Why Diligence is Due Way Before Due Diligence

February 15, 2016

If you’ve ever purchased or sold a house, you’re already familiar with the concept of “due diligence” in the sale of a medical group, ASC, or other healthcare business, just on a smaller scale. You know that the true condition of the property, once discovered by the buyer, can result in a demand for a reduction in the price or even in the termination of the deal.

The situation is the same in connection with the sale of a medical group or ASC. What’s often called the “inspection period” in the process of selling a house is referred to as “due diligence” in the context of a medical group or other healthcare business acquisition deal.

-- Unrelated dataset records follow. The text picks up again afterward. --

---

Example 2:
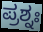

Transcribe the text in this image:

ಪ್ರಶ್ನಃ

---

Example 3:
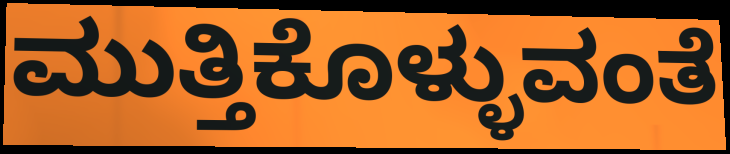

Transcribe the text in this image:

ಮುತ್ತಿಕೊಳ್ಳುವಂತೆ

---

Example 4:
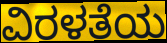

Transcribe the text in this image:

ವಿರಳತೆಯ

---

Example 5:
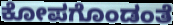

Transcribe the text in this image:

ಕೋಪಗೊಂಡಂತೆ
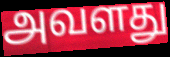
அவளது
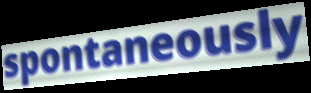
spontaneously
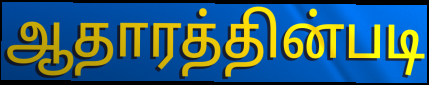
ஆதாரத்தின்படி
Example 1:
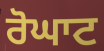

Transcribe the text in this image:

ਰੋਘਾਟ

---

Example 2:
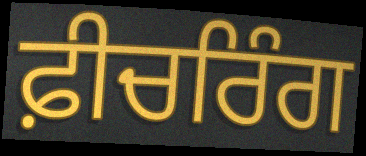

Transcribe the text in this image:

ਫ਼ੀਚਰਿੰਗ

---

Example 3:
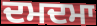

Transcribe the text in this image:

ਦਮਦਮਾ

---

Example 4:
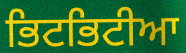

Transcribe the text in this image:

ਭਿਟਭਿਟੀਆ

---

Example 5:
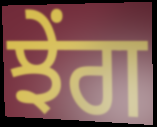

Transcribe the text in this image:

ਝੇਂਗ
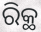
ରିକ୍ଥ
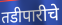
तडीपारीचे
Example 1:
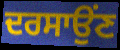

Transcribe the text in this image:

ਦਰਸਾਉਂਣ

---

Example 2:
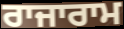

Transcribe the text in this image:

ਰਾਜਾਰਾਮ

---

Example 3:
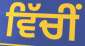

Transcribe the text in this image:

ਵਿੱਚੀਂ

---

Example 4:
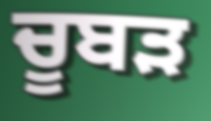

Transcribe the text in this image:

ਚੂਬੜ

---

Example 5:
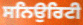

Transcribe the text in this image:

ਸਨਿਉਰਿਟੀ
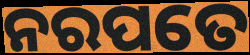
ନରପତେ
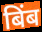
बिंब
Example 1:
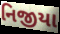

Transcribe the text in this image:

નિજીયા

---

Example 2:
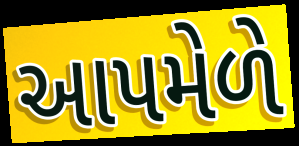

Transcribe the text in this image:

આપમેળે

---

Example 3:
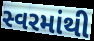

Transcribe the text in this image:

સ્વરમાંથી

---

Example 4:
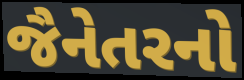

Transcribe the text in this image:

જૈનેતરનો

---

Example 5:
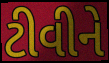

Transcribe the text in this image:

ટીવીને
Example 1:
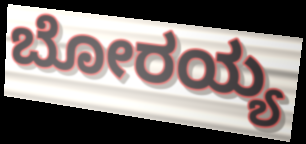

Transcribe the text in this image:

ಬೋರಯ್ಯ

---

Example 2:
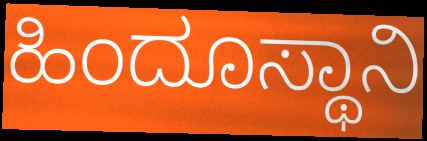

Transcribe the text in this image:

ಹಿಂದೂಸ್ಥಾನಿ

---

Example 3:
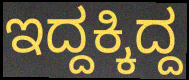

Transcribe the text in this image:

ಇದ್ದಕ್ಕಿದ್ದ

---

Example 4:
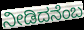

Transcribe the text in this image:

I’m sure it’s no shock to you that some home buyers use the inspection period as a strategy, decided from the outset, to reduce the price. You, as the seller, agreed to the buyer’s offer of $X. But the buyer’s plan, hatched well in advance of even knowing about your house, was to harp on defects and to use time and your fear of blowing the deal to get a reduction to $X-Y.

Sure, not all buyers have that mindset coming into the transaction. Nonetheless, they later discover defects that result in an unwillingness to proceed at the initially agreed-upon price.

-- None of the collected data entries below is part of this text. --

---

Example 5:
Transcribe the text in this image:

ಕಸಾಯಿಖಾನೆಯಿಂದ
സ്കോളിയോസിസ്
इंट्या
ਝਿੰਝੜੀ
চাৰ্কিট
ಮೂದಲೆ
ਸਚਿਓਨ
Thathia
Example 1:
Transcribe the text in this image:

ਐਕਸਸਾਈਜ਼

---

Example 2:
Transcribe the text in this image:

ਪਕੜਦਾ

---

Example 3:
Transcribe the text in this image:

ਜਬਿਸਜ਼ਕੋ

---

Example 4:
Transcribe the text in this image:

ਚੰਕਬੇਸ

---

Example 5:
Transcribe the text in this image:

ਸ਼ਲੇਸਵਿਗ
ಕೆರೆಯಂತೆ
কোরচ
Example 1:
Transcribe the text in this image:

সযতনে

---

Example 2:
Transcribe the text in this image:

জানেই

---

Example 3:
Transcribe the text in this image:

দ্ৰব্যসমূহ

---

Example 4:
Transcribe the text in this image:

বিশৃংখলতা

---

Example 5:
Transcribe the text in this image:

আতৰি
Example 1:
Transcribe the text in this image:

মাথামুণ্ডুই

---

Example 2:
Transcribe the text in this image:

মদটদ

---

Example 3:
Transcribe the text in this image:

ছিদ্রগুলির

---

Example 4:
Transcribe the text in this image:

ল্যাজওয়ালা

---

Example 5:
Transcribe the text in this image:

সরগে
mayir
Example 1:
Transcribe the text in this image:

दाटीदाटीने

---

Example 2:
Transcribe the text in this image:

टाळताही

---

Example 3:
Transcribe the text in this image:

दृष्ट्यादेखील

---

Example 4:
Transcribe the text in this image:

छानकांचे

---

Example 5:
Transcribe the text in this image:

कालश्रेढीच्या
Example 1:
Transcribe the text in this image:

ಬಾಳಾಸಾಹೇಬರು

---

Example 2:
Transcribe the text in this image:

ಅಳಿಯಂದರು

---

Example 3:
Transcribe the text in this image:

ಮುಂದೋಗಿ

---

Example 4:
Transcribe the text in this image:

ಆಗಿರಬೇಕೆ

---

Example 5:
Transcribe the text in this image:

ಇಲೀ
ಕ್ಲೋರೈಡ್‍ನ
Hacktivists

That same tactic, on a much more aggressive level, is common in business acquisitions. In that context, due diligence is a much more invasive procedure than a home inspection. In essence, it’s putting your business under a microscope, looking for defects and risks.

For example, the risk resulting from the lack of records evidencing the payment for shares in your medical corporation. Or the risk resulting from the fact that a partner left the group 5 years ago yet never signed a document relinquishing her interest in the group. Or the risk resulting from the fact that your group’s major contracts are all terminable upon 60 days’ notice without cause. Or, on another level, the risk that your group won’t be able to close the deal because your organizational documents give each owner what amounts to veto power.

Just as in the context of a home sale, the time to correct any potential defect is before putting it up for sale. In fact, as you probably know too well, the best time to address potential defects is on an ongoing basis: preventive maintenance is always cheaper than correcting the resulting major defect.

In a medical group or other healthcare business, that means running your own “due diligence” process on your business upfront and on an ongoing basis. Issues with your employment agreements? Fix them now. Issues with the governance structure? Fix them now. And so on.

There are three outcomes of a due diligence process in the context of a sale of your medical group or other healthcare business. The negotiated purchase price stands and the deal closes. The buyer uses the process to identify defects and risks and demands a reduction in price or a significant change in terms. They buyer decides that there are too many defects or too much risk and terminates the deal.

What outcome do you think you’ll want?

Then take the steps now, proactively, to correct the defects in your group or business and its structure, organization and documentation to preserve its value.